## AUFGABE
Übertragen Sie sämtliche folgenden Einträge in eine nummerierte Liste und lassen Sie dabei die Leerzeilen weg.

········

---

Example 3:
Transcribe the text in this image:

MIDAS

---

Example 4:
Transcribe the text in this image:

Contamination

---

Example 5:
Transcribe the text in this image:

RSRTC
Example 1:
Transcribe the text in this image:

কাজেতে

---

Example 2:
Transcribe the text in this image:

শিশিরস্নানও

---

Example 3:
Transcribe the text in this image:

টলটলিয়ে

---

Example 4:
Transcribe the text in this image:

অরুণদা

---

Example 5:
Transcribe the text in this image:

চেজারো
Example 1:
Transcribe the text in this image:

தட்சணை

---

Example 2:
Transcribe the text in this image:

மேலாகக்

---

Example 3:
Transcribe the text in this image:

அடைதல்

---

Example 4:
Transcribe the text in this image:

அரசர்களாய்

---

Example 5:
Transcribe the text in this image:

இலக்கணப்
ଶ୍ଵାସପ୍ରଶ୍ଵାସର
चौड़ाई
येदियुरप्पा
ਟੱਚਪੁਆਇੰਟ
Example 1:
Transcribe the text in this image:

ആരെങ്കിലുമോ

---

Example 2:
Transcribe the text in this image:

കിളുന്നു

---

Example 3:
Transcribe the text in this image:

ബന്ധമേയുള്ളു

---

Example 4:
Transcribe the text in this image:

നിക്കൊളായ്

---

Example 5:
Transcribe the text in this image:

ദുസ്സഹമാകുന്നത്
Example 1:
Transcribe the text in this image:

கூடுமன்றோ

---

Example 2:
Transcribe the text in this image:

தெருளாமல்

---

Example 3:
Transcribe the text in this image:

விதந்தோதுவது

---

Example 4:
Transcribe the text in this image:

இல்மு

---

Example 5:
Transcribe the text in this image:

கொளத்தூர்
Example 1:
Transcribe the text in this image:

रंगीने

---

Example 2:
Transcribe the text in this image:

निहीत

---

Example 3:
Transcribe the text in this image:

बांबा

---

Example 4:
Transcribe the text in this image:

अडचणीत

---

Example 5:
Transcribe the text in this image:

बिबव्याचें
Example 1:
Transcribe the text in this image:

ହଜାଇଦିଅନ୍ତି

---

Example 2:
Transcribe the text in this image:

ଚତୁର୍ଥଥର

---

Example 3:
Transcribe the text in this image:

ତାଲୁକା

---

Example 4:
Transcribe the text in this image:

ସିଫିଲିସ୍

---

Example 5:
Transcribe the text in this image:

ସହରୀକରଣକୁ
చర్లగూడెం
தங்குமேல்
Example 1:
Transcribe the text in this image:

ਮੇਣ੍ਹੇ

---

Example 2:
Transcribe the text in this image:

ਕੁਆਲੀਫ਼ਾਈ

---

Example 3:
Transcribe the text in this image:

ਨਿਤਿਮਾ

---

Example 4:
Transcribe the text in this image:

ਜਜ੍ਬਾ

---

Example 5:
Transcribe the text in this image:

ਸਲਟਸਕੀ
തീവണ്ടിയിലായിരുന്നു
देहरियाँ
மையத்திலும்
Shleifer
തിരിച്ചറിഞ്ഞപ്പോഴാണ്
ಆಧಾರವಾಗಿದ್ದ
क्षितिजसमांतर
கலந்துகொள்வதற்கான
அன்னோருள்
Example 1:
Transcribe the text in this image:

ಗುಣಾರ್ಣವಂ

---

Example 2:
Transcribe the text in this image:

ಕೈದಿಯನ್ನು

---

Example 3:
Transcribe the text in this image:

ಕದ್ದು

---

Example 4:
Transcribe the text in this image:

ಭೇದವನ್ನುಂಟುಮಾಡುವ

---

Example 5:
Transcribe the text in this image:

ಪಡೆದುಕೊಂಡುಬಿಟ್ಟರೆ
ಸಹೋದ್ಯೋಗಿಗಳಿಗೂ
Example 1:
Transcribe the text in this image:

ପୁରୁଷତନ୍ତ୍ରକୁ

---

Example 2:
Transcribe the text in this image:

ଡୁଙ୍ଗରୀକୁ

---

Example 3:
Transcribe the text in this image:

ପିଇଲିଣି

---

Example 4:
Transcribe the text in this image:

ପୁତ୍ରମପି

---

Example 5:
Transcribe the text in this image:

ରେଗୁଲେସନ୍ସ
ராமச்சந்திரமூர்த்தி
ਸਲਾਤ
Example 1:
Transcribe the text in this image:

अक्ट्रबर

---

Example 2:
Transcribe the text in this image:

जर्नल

········

## LÖSUNG
1. ---
2. Example 3:
3. Transcribe the text in this image:
4. MIDAS
5. ---
6. Example 4:
7. Transcribe the text in this image:
8. Contamination
9. ---
10. Example 5:
11. Transcribe the text in this image:
12. RSRTC
13. Example 1:
14. Transcribe the text in this image:
15. কাজেতে
16. ---
17. Example 2:
18. Transcribe the text in this image:
19. শিশিরস্নানও
20. ---
21. Example 3:
22. Transcribe the text in this image:
23. টলটলিয়ে
24. ---
25. Example 4:
26. Transcribe the text in this image:
27. অরুণদা
28. ---
29. Example 5:
30. Transcribe the text in this image:
31. চেজারো
32. Example 1:
33. Transcribe the text in this image:
34. தட்சணை
35. ---
36. Example 2:
37. Transcribe the text in this image:
38. மேலாகக்
39. ---
40. Example 3:
41. Transcribe the text in this image:
42. அடைதல்
43. ---
44. Example 4:
45. Transcribe the text in this image:
46. அரசர்களாய்
47. ---
48. Example 5:
49. Transcribe the text in this image:
50. இலக்கணப்
51. ଶ୍ଵାସପ୍ରଶ୍ଵାସର
52. चौड़ाई
53. येदियुरप्पा
54. ਟੱਚਪੁਆਇੰਟ
55. Example 1:
56. Transcribe the text in this image:
57. ആരെങ്കിലുമോ
58. ---
59. Example 2:
60. Transcribe the text in this image:
61. കിളുന്നു
62. ---
63. Example 3:
64. Transcribe the text in this image:
65. ബന്ധമേയുള്ളു
66. ---
67. Example 4:
68. Transcribe the text in this image:
69. നിക്കൊളായ്
70. ---
71. Example 5:
72. Transcribe the text in this image:
73. ദുസ്സഹമാകുന്നത്
74. Example 1:
75. Transcribe the text in this image:
76. கூடுமன்றோ
77. ---
78. Example 2:
79. Transcribe the text in this image:
80. தெருளாமல்
81. ---
82. Example 3:
83. Transcribe the text in this image:
84. விதந்தோதுவது
85. ---
86. Example 4:
87. Transcribe the text in this image:
88. இல்மு
89. ---
90. Example 5:
91. Transcribe the text in this image:
92. கொளத்தூர்
93. Example 1:
94. Transcribe the text in this image:
95. रंगीने
96. ---
97. Example 2:
98. Transcribe the text in this image:
99. निहीत
100. ---
101. Example 3:
102. Transcribe the text in this image:
103. बांबा
104. ---
105. Example 4:
106. Transcribe the text in this image:
107. अडचणीत
108. ---
109. Example 5:
110. Transcribe the text in this image:
111. बिबव्याचें
112. Example 1:
113. Transcribe the text in this image:
114. ହଜାଇଦିଅନ୍ତି
115. ---
116. Example 2:
117. Transcribe the text in this image:
118. ଚତୁର୍ଥଥର
119. ---
120. Example 3:
121. Transcribe the text in this image:
122. ତାଲୁକା
123. ---
124. Example 4:
125. Transcribe the text in this image:
126. ସିଫିଲିସ୍
127. ---
128. Example 5:
129. Transcribe the text in this image:
130. ସହରୀକରଣକୁ
131. చర్లగూడెం
132. தங்குமேல்
133. Example 1:
134. Transcribe the text in this image:
135. ਮੇਣ੍ਹੇ
136. ---
137. Example 2:
138. Transcribe the text in this image:
139. ਕੁਆਲੀਫ਼ਾਈ
140. ---
141. Example 3:
142. Transcribe the text in this image:
143. ਨਿਤਿਮਾ
144. ---
145. Example 4:
146. Transcribe the text in this image:
147. ਜਜ੍ਬਾ
148. ---
149. Example 5:
150. Transcribe the text in this image:
151. ਸਲਟਸਕੀ
152. തീവണ്ടിയിലായിരുന്നു
153. देहरियाँ
154. மையத்திலும்
155. Shleifer
156. തിരിച്ചറിഞ്ഞപ്പോഴാണ്
157. ಆಧಾರವಾಗಿದ್ದ
158. क्षितिजसमांतर
159. கலந்துகொள்வதற்கான
160. அன்னோருள்
161. Example 1:
162. Transcribe the text in this image:
163. ಗುಣಾರ್ಣವಂ
164. ---
165. Example 2:
166. Transcribe the text in this image:
167. ಕೈದಿಯನ್ನು
168. ---
169. Example 3:
170. Transcribe the text in this image:
171. ಕದ್ದು
172. ---
173. Example 4:
174. Transcribe the text in this image:
175. ಭೇದವನ್ನುಂಟುಮಾಡುವ
176. ---
177. Example 5:
178. Transcribe the text in this image:
179. ಪಡೆದುಕೊಂಡುಬಿಟ್ಟರೆ
180. ಸಹೋದ್ಯೋಗಿಗಳಿಗೂ
181. Example 1:
182. Transcribe the text in this image:
183. ପୁରୁଷତନ୍ତ୍ରକୁ
184. ---
185. Example 2:
186. Transcribe the text in this image:
187. ଡୁଙ୍ଗରୀକୁ
188. ---
189. Example 3:
190. Transcribe the text in this image:
191. ପିଇଲିଣି
192. ---
193. Example 4:
194. Transcribe the text in this image:
195. ପୁତ୍ରମପି
196. ---
197. Example 5:
198. Transcribe the text in this image:
199. ରେଗୁଲେସନ୍ସ
200. ராமச்சந்திரமூர்த்தி
201. ਸਲਾਤ
202. Example 1:
203. Transcribe the text in this image:
204. अक्ट्रबर
205. ---
206. Example 2:
207. Transcribe the text in this image:
208. जर्नल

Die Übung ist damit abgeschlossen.